Did Jeremy Irons do Richard II for the Royal Shakespeare Company? I believe he did.

At the start of the play, Richard is rooting out treason. And Richard seems--to the end--to believe he is untouchable, since he sits protected by the Divine Right by which he rules. Even as events--not that there really are "events"--unfold, his transformation is by no means total. They are sinning, against God and man, when they strike at him, and when they degrade him.

Ths use of music--sounds--I found underused in Richard II. Granted, this is not a musical, and yes, Shakespearean verse has its own music from which a director might not wish to detract. The language of this play is very rich and complex to the ear. However, my own feeling is that while light, costume, and space are key elements, sound and music in particular need a place in stage productions. We hear a play--as author Sarah Hatchuel noted in her interview for her book about Shakespeare in performance--and sound, or the marked absence of it, can tune us in to the music of the language.

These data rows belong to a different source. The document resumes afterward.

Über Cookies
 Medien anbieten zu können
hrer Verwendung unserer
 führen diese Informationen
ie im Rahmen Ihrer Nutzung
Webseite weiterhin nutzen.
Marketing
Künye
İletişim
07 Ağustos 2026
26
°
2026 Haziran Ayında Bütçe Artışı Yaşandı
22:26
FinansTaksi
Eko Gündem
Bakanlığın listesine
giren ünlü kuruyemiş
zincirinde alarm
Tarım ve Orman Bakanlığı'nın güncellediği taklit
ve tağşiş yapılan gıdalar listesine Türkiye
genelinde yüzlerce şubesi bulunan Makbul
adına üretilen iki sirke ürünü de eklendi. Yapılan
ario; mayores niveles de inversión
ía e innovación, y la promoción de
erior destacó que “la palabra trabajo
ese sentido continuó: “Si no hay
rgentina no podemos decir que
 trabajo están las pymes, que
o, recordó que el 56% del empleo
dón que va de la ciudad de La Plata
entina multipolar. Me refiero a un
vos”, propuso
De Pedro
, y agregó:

Coriolanus used sounds a bit more effectively--although it was R&B mostly, "rattle and battle"--thunder, and war-like sounds, nothing really unexpected or unusual. Or memorable.

That said, the music of Fiennes' voice--and it is"The Voice Beautiful" makes the throat an instrument. On stage, he seems to drop his jaw and fill the hollow of his mouth to achieve an added power to the volume and weight of his voice. The declamatory style which Gielgud embodied (though I never saw him on stage) has been usurped by Fiennes.